On The 2017 International Day Of The Girl Child, Girls Not Brides Ghana Calls For Greater Efforts To End Child Marriage
As the world marks the 2017 International Day of the Girl Child on 11 October under the theme “empowering girls: before, during and after crisis”, Girls Not Brides Ghana is calling for the government to step up investments to end child marriage in Ghana.
Mrs Aba Oppong, the Chairperson of Girls Not Brides Ghana, said urgent action was needed to prevent thousands of girls being forced into marriage in the next decade.
“There is no more time for idle debates on this issue. We must take action now to eliminate child marriage, which violates girls’ rights and holds back development. That is why the partnership is holding ten regional stakeholder engagements on ending child marriage.” said Mrs Oppong. “Girls Not Brides Ghana is demanding that the government invest in solutions to end the practice, including funding for the Ghana National Strategy on Ending Child Marriage. But ending child marriage isn’t just the responsibility of government: communities, traditional rulers, queen mothers, religious leaders, youth groups and women and girls themselves all have a role to play.”
Across the world, 15 million girls are married each year before the age of 18. In Ghana, one in every five girls will be married off before their eighteenth birthday, and in regions such as the Upper East and Upper West regions almost 40 percent of girls are married as children.
Girls who marry as children are deprived of their fundamental rights to health, education and safety. Neither physically nor emotionally ready to become wives and mothers, child brides are at greater risk of experiencing dangerous complications in pregnancy and childbirth, contracting HIV/AIDS and suffering domestic violence. They will often drop out of school, trapping them and their families in a cycle of poverty.
“At its heart, child marriage is rooted in gender inequality and the belief that girls and women have less value than boys and men. It often goes unquestioned as a traditional practice that has happened for generations,” said Mrs. Aba. “Under the Sustainable Development Goals, Ghana has committed to ending child, early and forced marriage by 2030. It’s time we turn this commitment into action by taking bold measures to overcome the complex drivers of child marriage in our country.”

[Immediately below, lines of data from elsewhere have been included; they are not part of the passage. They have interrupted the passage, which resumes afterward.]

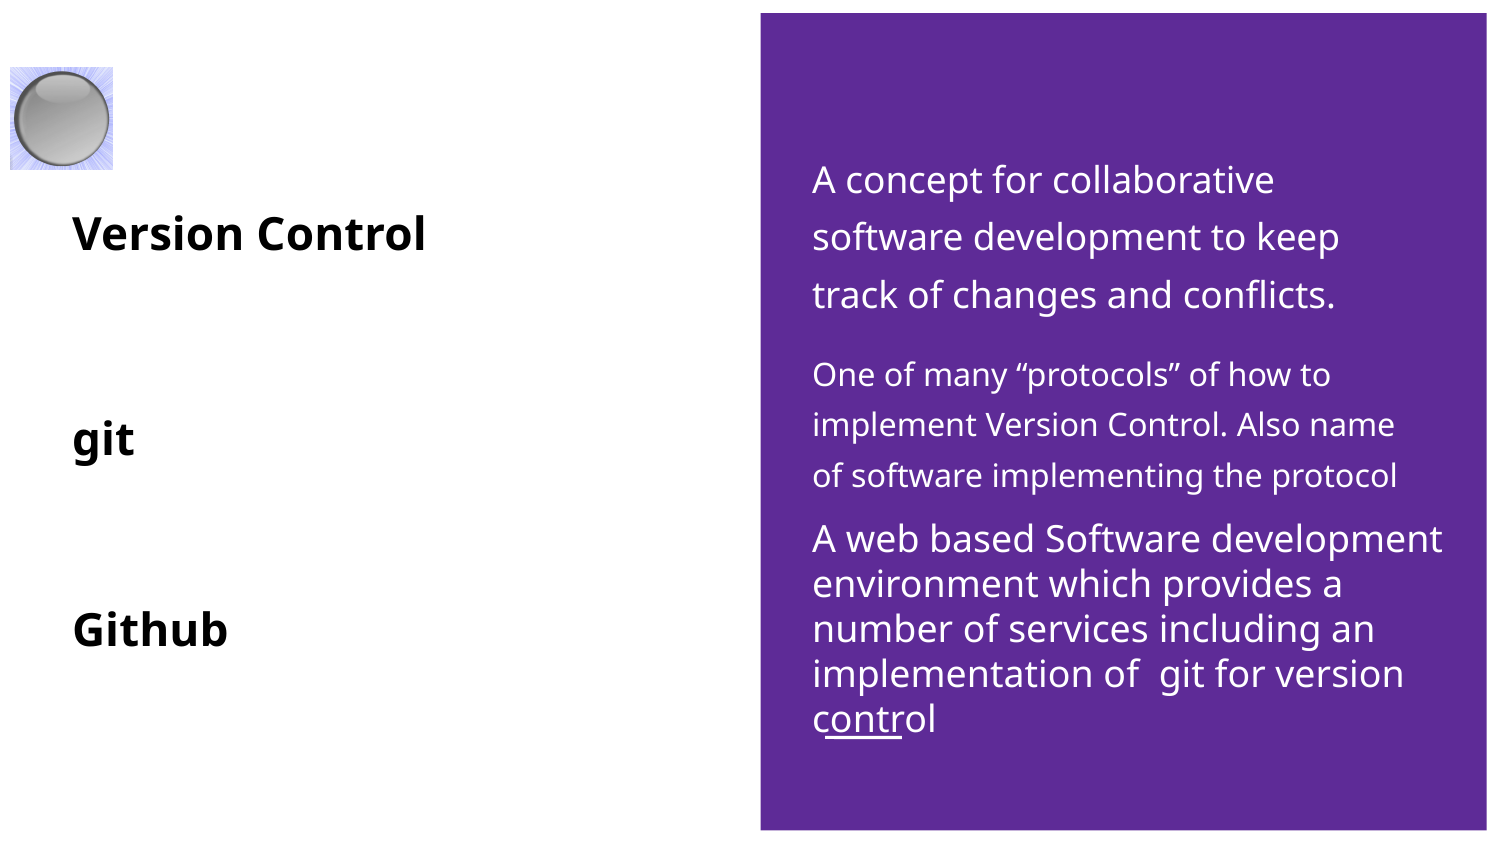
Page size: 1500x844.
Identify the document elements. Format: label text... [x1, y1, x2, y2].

title git [56, 390, 721, 484]
title Github [56, 581, 721, 675]
picture [10, 67, 113, 170]
title Version Control [56, 186, 721, 280]
list One of many “protocols” of how to implement Version Control. Also name of software implementing the protocol [797, 318, 1427, 506]
list A concept for collaborative software development to keep track of changes and conflicts. [797, 130, 1427, 318]
list A web based Software development environment which provides a number of services including an implementation of git for version control [797, 506, 1461, 750]
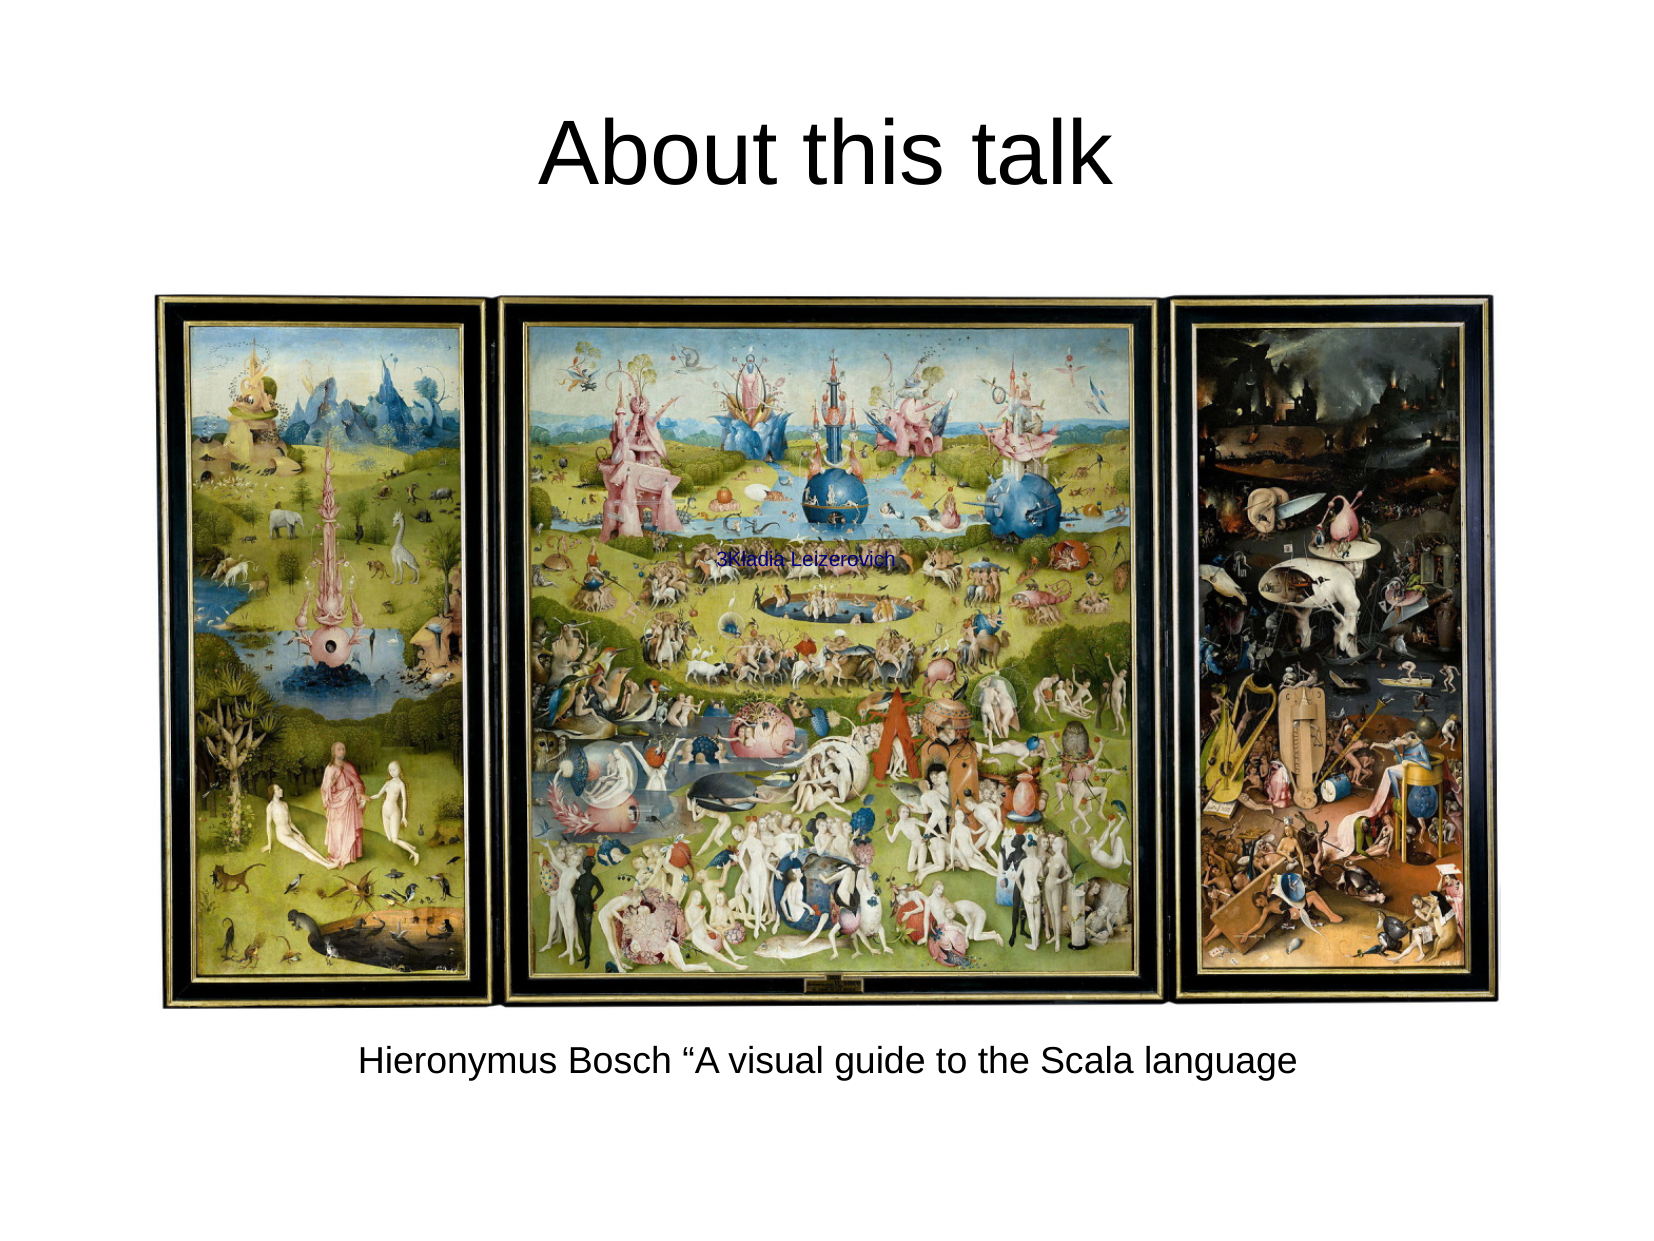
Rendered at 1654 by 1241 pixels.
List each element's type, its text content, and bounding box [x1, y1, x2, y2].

title About this talk [82, 49, 1571, 257]
text_box Hieronymus Bosch “A visual guide to the Scala language [213, 1032, 1443, 1090]
text_box 3Kladia Leizerovich [701, 540, 911, 579]
picture [152, 290, 1501, 1010]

Child marriage has been shown to have a significant impact on the economies of developing countries like Ghana. A recent study by the World Bank and International Center for Research on Women found that the practice costs the global economy trillions of dollars.
To celebrate International Day of the Girl, members of Girls Not Brides Ghana across the ten regions are engaging stakeholders including the media on practical step to end child marriage in Ghana.